I am trying to define a udf in spark(2.0) from a string containing scala function definition.Here is the snippet:
val universe: scala.reflect.runtime.universe.type = scala.reflect.runtime.universe
import universe._
import scala.reflect.runtime.currentMirror
import scala.tools.reflect.ToolBox
val toolbox = currentMirror.mkToolBox()
val f = udf(toolbox.eval(toolbox.parse("(s:String) => 5")).asInstanceOf[String => Int])
sc.parallelize(Seq("1","5")).toDF.select(f(col("value"))).show
This gives me an error :
Caused by: java.lang.ClassCastException: cannot assign instance of scala.collection.immutable.List$SerializationProxy to field org.apache.spark.rdd.RDD.org$apache$spark$rdd$RDD$$dependencies_ of type scala.collection.Seq in instance of org.apache.spark.rdd.MapPartitionsRDD
at java.io.ObjectStreamClass$FieldReflector.setObjFieldValues(ObjectStreamClass.java:2133)
at java.io.ObjectStreamClass.setObjFieldValues(ObjectStreamClass.java:1305)
at java.io.ObjectInputStream.defaultReadFields(ObjectInputStream.java:2024)
at java.io.ObjectInputStream.readSerialData(ObjectInputStream.java:1942)
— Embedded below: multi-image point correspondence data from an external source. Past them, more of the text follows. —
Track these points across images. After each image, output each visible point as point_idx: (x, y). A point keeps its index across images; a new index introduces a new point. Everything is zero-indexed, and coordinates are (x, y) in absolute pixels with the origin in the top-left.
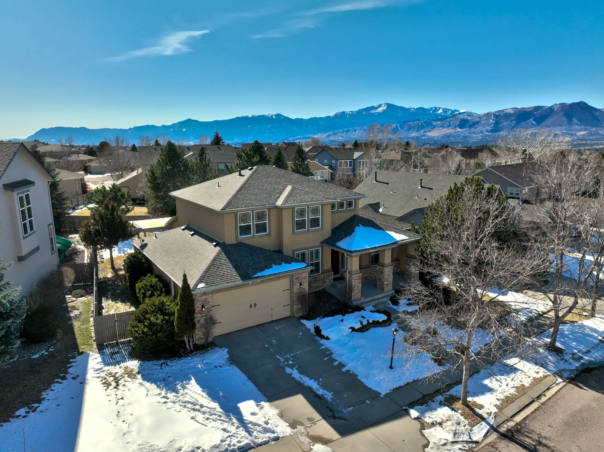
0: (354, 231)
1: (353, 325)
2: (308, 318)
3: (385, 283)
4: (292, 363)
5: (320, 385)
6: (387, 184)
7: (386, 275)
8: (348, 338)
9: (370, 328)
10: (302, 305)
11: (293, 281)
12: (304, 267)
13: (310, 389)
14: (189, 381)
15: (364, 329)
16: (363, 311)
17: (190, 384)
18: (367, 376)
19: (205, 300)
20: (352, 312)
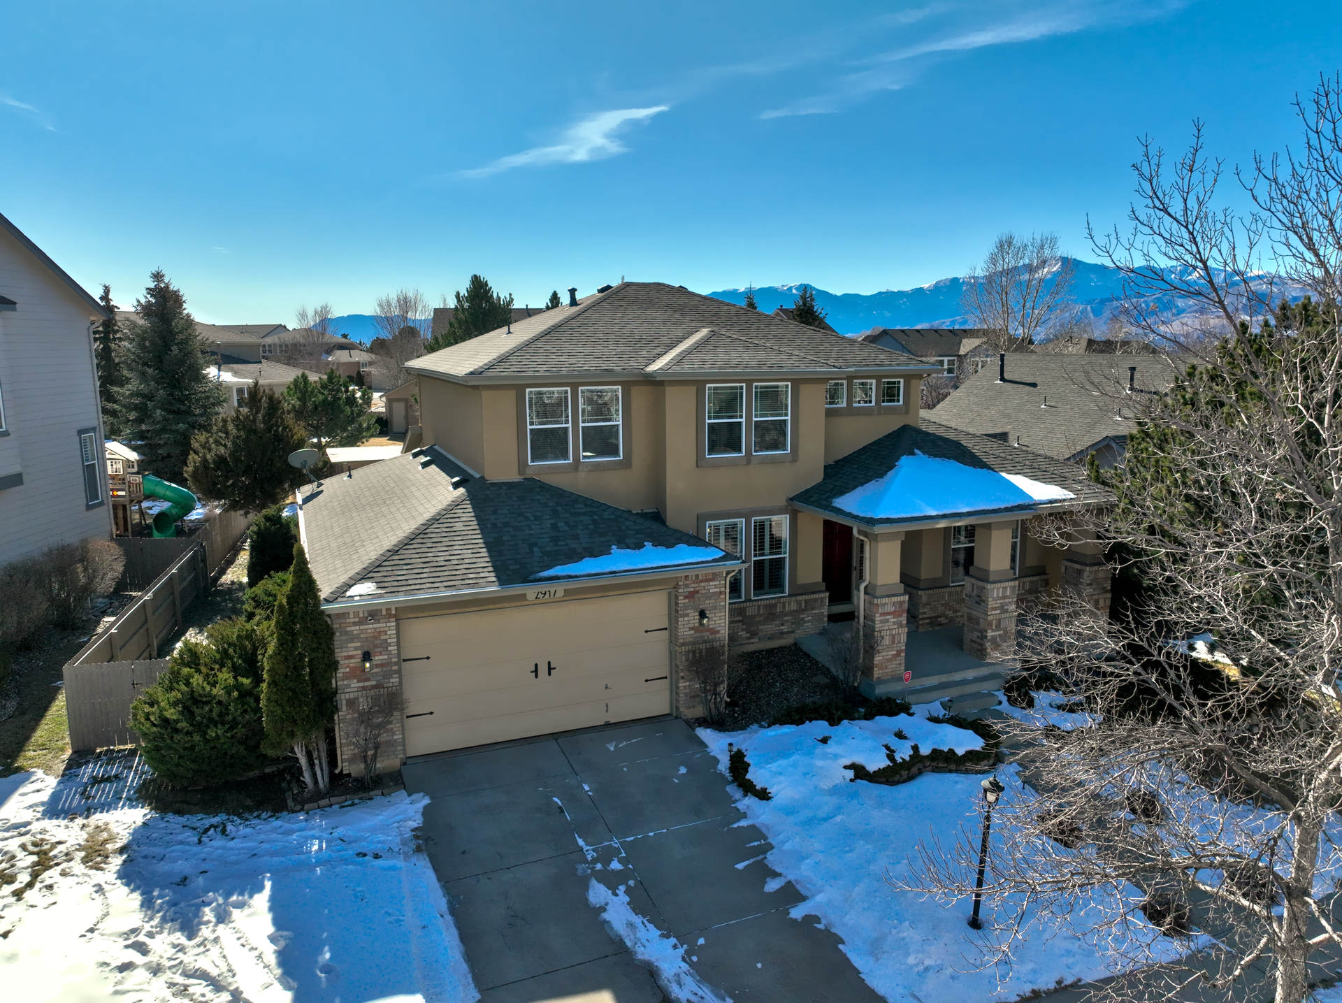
0: (891, 467)
1: (859, 759)
2: (718, 724)
3: (990, 634)
4: (620, 867)
5: (691, 964)
6: (1034, 385)
7: (995, 609)
8: (834, 800)
9: (920, 773)
10: (704, 682)
11: (677, 604)
12: (715, 560)
13: (651, 972)
14: (251, 897)
15: (895, 774)
16: (903, 716)
17: (250, 907)
18: (875, 948)
19: (376, 638)
20: (869, 716)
at java.io.ObjectInputStream.readOrdinaryObject(ObjectInputStream.java:1808)
at java.io.ObjectInputStream.readObject0(ObjectInputStream.java:1353)
at java.io.ObjectInputStream.defaultReadFields(ObjectInputStream.java:2018)
at java.io.ObjectInputStream.readSerialData(ObjectInputStream.java:1942)
at java.io.ObjectInputStream.readOrdinaryObject(ObjectInputStream.java:1808)
at java.io.ObjectInputStream.readObject0(ObjectInputStream.java:1353)
at java.io.ObjectInputStream.readObject(ObjectInputStream.java:373)
at org.apache.spark.serializer.JavaDeserializationStream.readObject(JavaSerializer.scala:75)
at org.apache.spark.serializer.JavaSerializerInstance.deserialize(JavaSerializer.scala:114)
at org.apache.spark.scheduler.ResultTask.runTask(ResultTask.scala:66)
at org.apache.spark.scheduler.Task.run(Task.scala:85)
at org.apache.spark.executor.Executor$TaskRunner.run(Executor.scala:274)
at java.util.concurrent.ThreadPoolExecutor.runWorker(ThreadPoolExecutor.java:1142)
at java.util.concurrent.ThreadPoolExecutor$Worker.run(ThreadPoolExecutor.java:617)
at java.lang.Thread.run(Thread.java:745)
However when I define the udf as :
val f = udf((s:String) => 5)
it works just fine. What is the issue here?The end objective is to take a string which has the defn of a scala function and use it as a udf.
As Giovanny observed, the problem lies in the class loaders being different (you can investigate this more by calling .getClass.getClassLoader
on whatever object). Then, when the workers try to deserialize your reflected function, all hell breaks loose.
Here is a solution that does not involve any class loader hackery. The idea is to move the reflection step to the workers. We'll end up having to redo the reflection step, but only once per worker. I think this is pretty optimal - even if you did the reflection only once on the master node, you would have to do a fair bit of work per worker to get them to recognize the function.
val f = udf {
new Function1[String,Int] with Serializable {
import scala.reflect.runtime.universe._
import scala.reflect.runtime.currentMirror
import scala.tools.reflect.ToolBox
lazy val toolbox = currentMirror.mkToolBox()
lazy val func = {
println("reflected function") // triggered at every worker
toolbox.eval(toolbox.parse("(s:String) => 5")).asInstanceOf[String => Int]
}
def apply(s: String): Int = func(s)
}
}
Then, calling sc.parallelize(Seq("1","5")).toDF.select(f(col("value"))).show
works just fine.
Feel free to comment out the println
- it is just an easy way of counting how many times the reflection happened. In spark-shell --master 'local'
that's only once, but in spark-shell --master 'local[2]'
it's twice.
The UDF gets evaluated immediately, but it never gets used until it reaches the worker nodes, so the lazy values toolbox
and func
only get evaluated on the workers. Furthermore, since they are lazy, they only ever get evaluated once per worker.